Updated 01/16/24 9:44 PM

Tutorials:
Single Leg Strength Exercises

Strengthening your glutes is essential for injury free and pain free running, because it stabilizes and supports the knee, hip and ankle. However, most people think of back squats and deadlifts when they think of strengthening glutes, and while these are great exercises, most runners are not ready to jump into these. You must first work on single leg exercises to increase stability and correct any imbalances you might have. By jumping straight into double leg exercises when an imbalance is present, you will most likely increase your imbalance because the stronger leg will be doing a majority of the work.

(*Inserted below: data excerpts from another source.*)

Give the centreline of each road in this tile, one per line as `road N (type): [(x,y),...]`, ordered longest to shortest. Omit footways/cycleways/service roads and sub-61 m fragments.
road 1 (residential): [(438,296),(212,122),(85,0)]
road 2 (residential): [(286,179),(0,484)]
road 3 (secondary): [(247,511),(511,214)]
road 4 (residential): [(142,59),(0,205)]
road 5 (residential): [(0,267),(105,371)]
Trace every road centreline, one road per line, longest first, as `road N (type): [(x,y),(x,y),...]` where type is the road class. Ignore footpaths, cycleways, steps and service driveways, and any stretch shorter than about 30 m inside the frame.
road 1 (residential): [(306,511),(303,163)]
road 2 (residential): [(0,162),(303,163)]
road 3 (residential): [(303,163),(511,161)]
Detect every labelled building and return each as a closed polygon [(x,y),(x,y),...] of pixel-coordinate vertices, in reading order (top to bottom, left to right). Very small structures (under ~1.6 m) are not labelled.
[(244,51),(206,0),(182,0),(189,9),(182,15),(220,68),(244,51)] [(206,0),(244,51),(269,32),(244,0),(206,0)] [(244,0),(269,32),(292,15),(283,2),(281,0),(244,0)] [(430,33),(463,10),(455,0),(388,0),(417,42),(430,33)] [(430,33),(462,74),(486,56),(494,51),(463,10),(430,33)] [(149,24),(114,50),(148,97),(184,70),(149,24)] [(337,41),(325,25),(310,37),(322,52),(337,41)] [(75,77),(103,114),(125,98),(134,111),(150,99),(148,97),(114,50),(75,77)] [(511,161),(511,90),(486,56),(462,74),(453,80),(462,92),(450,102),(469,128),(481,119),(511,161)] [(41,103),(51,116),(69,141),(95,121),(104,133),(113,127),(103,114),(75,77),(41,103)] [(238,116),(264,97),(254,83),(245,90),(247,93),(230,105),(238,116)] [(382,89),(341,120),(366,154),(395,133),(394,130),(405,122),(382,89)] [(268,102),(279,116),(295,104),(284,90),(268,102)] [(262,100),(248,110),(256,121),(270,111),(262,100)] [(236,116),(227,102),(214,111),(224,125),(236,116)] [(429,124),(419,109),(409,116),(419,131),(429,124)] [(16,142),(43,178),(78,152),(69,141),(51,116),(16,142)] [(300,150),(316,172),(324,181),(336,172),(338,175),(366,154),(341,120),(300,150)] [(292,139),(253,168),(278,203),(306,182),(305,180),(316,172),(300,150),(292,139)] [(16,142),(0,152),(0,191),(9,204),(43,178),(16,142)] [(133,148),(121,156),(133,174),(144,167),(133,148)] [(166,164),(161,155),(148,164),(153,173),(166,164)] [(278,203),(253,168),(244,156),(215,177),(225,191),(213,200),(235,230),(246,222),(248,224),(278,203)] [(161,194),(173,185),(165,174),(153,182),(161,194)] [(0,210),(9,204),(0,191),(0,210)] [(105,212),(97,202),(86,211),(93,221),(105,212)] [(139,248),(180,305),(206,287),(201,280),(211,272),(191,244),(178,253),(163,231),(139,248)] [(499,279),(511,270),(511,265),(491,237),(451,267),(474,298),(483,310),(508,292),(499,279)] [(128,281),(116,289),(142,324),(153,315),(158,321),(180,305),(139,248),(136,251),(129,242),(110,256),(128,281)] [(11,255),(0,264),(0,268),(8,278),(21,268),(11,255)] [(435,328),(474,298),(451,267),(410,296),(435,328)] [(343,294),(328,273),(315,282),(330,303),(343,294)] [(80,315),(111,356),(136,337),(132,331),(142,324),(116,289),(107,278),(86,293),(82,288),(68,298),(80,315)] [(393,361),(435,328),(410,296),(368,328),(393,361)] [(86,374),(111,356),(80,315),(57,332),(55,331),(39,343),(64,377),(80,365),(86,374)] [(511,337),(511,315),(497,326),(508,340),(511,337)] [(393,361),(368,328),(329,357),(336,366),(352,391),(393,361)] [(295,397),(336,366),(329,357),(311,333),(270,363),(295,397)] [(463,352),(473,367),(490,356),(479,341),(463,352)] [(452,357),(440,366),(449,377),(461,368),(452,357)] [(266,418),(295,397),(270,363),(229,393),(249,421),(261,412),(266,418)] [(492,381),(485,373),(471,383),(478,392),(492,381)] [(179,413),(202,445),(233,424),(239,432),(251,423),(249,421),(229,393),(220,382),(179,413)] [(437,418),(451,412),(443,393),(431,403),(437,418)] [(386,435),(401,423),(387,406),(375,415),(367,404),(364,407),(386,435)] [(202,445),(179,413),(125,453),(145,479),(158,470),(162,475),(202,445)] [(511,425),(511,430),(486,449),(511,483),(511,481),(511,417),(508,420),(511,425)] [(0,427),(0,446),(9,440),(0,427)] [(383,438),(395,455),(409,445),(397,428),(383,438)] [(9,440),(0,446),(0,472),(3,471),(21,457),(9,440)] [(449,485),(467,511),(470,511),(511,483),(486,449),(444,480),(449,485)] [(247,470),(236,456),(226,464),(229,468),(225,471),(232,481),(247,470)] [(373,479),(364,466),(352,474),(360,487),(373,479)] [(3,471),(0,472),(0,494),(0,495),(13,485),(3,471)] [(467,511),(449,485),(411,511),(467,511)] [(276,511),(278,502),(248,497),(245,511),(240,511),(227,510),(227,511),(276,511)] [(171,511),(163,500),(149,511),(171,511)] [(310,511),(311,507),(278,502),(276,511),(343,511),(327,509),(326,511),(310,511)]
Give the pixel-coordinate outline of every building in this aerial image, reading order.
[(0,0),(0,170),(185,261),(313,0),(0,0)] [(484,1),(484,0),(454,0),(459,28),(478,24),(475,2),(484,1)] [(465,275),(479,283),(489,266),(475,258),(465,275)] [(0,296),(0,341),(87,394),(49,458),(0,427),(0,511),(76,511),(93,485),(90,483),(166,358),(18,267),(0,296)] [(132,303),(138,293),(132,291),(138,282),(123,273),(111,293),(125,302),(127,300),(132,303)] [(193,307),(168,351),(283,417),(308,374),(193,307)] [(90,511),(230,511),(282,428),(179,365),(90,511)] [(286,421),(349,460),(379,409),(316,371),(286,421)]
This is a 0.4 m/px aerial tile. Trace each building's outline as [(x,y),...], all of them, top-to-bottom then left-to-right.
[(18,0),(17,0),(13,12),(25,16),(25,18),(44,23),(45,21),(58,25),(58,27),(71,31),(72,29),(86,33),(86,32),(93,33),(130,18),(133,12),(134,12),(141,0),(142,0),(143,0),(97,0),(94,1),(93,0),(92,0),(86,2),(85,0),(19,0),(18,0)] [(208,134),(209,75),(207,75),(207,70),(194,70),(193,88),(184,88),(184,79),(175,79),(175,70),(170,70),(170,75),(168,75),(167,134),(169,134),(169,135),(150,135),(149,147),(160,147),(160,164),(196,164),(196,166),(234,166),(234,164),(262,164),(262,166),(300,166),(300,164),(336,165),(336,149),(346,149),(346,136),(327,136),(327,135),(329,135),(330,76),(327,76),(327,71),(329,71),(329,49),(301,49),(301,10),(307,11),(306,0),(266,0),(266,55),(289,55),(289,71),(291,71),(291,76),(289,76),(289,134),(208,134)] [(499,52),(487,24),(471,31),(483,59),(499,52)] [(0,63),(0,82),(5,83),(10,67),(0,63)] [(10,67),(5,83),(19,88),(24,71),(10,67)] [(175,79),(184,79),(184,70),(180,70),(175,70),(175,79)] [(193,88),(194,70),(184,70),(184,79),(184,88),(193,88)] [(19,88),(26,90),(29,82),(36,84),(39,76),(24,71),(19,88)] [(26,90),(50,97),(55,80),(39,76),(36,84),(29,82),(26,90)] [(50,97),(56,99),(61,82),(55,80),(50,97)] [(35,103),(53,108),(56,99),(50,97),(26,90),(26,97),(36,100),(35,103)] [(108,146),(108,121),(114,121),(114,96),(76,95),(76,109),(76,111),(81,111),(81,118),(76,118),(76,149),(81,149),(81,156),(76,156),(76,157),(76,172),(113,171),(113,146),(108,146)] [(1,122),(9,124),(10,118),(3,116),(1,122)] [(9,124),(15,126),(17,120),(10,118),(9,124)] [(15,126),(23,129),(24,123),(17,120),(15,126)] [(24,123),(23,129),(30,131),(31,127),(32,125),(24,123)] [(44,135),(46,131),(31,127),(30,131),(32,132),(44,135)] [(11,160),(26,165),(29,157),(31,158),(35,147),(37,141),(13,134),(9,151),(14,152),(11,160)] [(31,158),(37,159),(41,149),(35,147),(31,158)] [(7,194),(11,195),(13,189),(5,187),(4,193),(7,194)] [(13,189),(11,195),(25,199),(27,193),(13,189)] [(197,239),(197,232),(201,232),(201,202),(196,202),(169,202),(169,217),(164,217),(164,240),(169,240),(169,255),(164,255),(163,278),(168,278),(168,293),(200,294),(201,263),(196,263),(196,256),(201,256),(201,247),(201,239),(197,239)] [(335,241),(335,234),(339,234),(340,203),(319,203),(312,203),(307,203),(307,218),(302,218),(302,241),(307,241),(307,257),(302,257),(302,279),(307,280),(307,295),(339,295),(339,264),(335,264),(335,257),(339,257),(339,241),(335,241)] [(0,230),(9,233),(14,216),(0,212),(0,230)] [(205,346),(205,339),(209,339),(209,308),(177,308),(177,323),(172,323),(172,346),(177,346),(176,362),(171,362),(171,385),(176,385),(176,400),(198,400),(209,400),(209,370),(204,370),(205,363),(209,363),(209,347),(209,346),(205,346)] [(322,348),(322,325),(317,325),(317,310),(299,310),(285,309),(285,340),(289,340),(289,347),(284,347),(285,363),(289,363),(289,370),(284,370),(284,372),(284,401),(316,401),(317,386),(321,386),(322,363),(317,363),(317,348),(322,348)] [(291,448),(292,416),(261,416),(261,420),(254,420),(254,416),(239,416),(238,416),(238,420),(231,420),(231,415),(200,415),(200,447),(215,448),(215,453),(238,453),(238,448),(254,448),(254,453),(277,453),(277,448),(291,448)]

These three exercises are a great way to activate and strengthen glutes a couple days a week before a run.


Hip Hikers:

-Stand on a step or elevated surface

-Have one foot off the side of the box (your support leg should be straight and the abdominals should be engaged)

-Allow the leg that is hanging off the step to slowly lower down to the ground (make sure your support leg is still as straight as possible) - if balance is a problem then use something for support

-Movement should be controlled with a slow, steady drop

-Slowly raise back up and repeat 10 reps on both legs for 3 sets



Single Leg Squat:

-Have support for the contralateral leg (if your left leg is in the air, then you should be holding on to something with left hand) - do not rely on it too much, have there in case you need it, but try to use it as little as possible

-Squat down while trying not to force the knee forward (try to keep your knees over your laces) - if your back heel raises off the ground then you lack the mobility for this exercise

-Keep both hips even - RESIST THE HIP DROP!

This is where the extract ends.